— YOUR INSTRUCTIONS —
Exclude images and print all the records verbatim.

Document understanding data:
○ ○ ○ ○
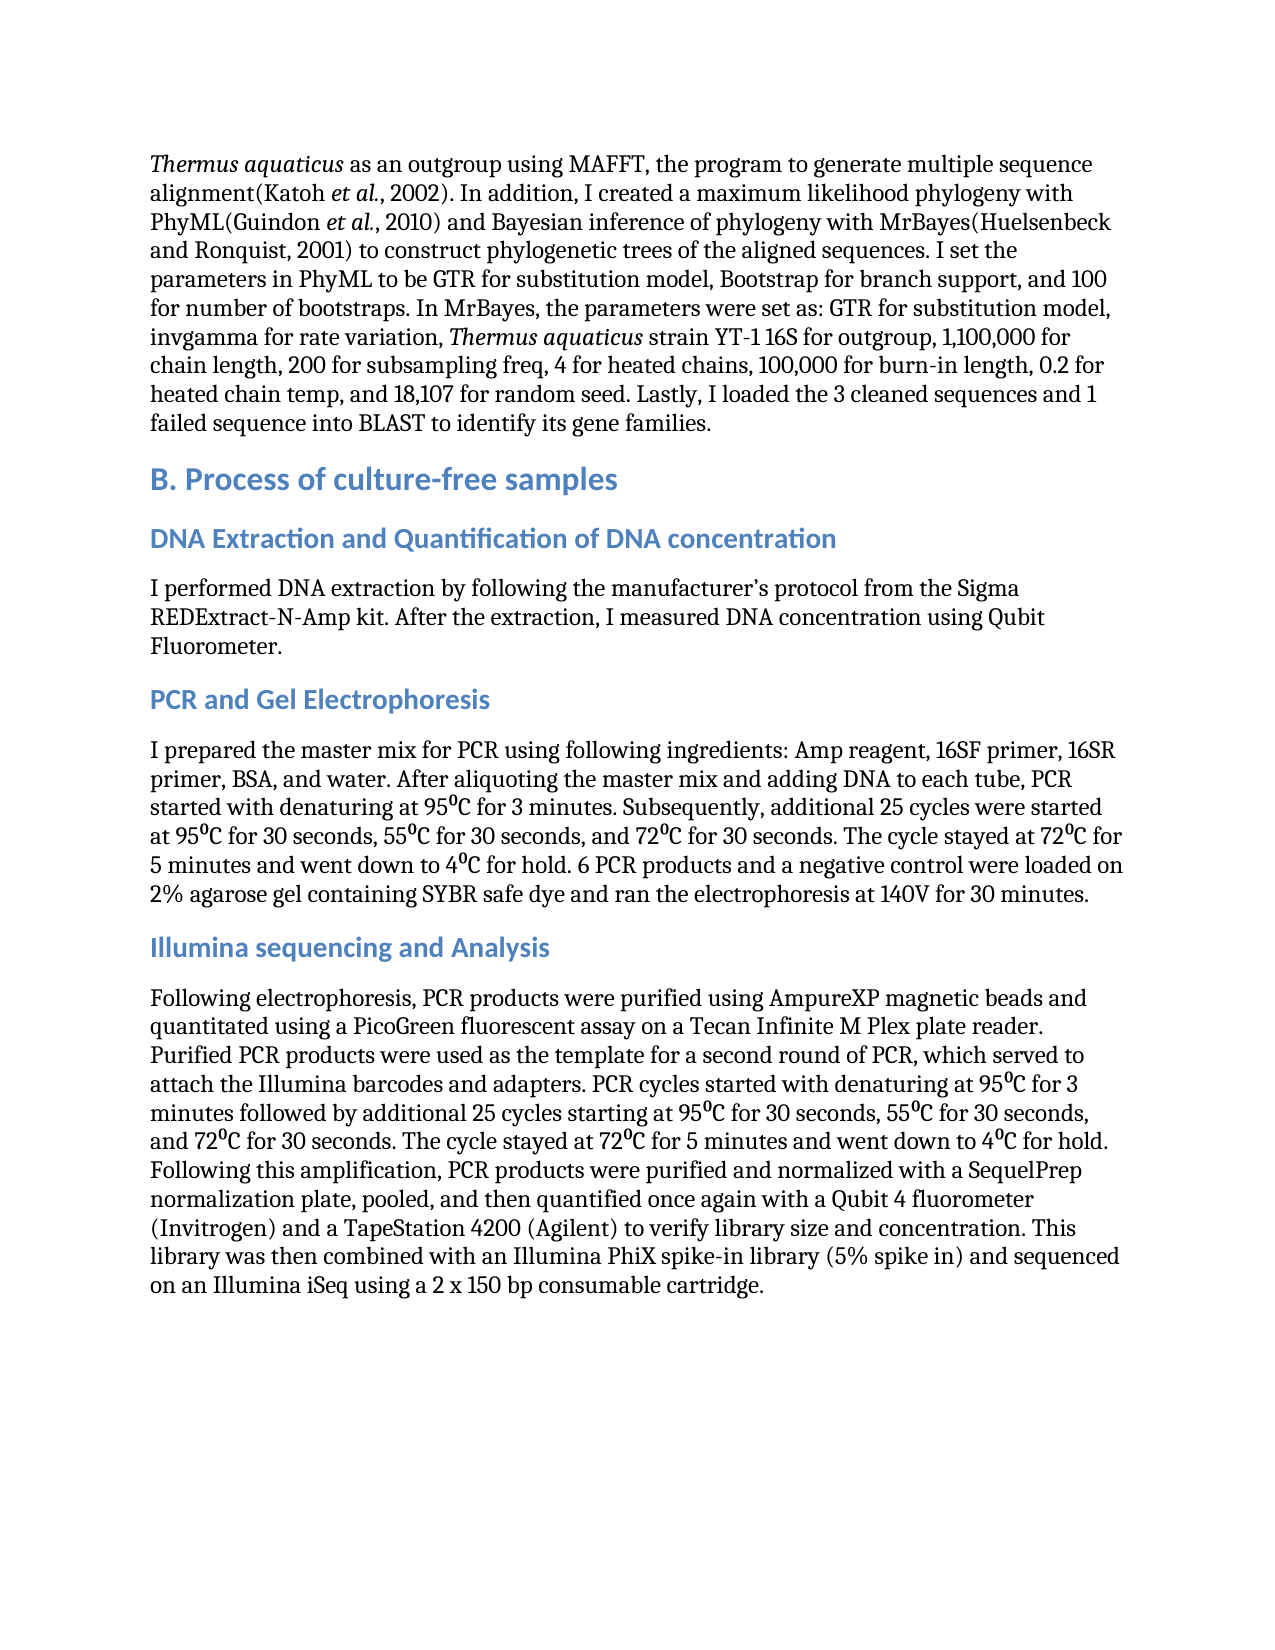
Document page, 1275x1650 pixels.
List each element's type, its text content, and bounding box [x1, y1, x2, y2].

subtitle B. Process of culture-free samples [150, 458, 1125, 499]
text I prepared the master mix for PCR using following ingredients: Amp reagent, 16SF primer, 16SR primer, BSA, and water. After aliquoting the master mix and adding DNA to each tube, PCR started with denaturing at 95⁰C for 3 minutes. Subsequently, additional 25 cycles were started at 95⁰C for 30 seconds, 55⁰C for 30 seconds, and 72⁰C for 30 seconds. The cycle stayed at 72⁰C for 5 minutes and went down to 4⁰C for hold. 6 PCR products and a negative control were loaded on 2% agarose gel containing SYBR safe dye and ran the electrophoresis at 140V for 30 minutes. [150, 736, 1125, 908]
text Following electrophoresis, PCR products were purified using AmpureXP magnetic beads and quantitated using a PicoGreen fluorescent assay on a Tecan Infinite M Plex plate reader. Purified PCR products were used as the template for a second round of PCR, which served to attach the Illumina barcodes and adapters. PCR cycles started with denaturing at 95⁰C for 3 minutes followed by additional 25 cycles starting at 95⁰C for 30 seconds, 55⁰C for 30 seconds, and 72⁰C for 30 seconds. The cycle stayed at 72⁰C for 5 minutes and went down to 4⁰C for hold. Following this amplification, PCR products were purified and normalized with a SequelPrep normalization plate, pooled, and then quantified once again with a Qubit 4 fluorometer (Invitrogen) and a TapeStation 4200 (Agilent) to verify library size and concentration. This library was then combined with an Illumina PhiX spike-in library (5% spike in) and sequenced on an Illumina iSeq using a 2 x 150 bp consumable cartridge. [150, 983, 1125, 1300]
○ ○ ○ ○
— OUTPUT OF THE TASK —
Document page, 1275x1650 pixels.
List each element's type, its text content, and bounding box [x1, y1, x2, y2].

subtitle B. Process of culture-free samples [150, 458, 1125, 499]
text I prepared the master mix for PCR using following ingredients: Amp reagent, 16SF primer, 16SR primer, BSA, and water. After aliquoting the master mix and adding DNA to each tube, PCR started with denaturing at 95⁰C for 3 minutes. Subsequently, additional 25 cycles were started at 95⁰C for 30 seconds, 55⁰C for 30 seconds, and 72⁰C for 30 seconds. The cycle stayed at 72⁰C for 5 minutes and went down to 4⁰C for hold. 6 PCR products and a negative control were loaded on 2% agarose gel containing SYBR safe dye and ran the electrophoresis at 140V for 30 minutes. [150, 736, 1125, 908]
text Following electrophoresis, PCR products were purified using AmpureXP magnetic beads and quantitated using a PicoGreen fluorescent assay on a Tecan Infinite M Plex plate reader. Purified PCR products were used as the template for a second round of PCR, which served to attach the Illumina barcodes and adapters. PCR cycles started with denaturing at 95⁰C for 3 minutes followed by additional 25 cycles starting at 95⁰C for 30 seconds, 55⁰C for 30 seconds, and 72⁰C for 30 seconds. The cycle stayed at 72⁰C for 5 minutes and went down to 4⁰C for hold. Following this amplification, PCR products were purified and normalized with a SequelPrep normalization plate, pooled, and then quantified once again with a Qubit 4 fluorometer (Invitrogen) and a TapeStation 4200 (Agilent) to verify library size and concentration. This library was then combined with an Illumina PhiX spike-in library (5% spike in) and sequenced on an Illumina iSeq using a 2 x 150 bp consumable cartridge. [150, 983, 1125, 1300]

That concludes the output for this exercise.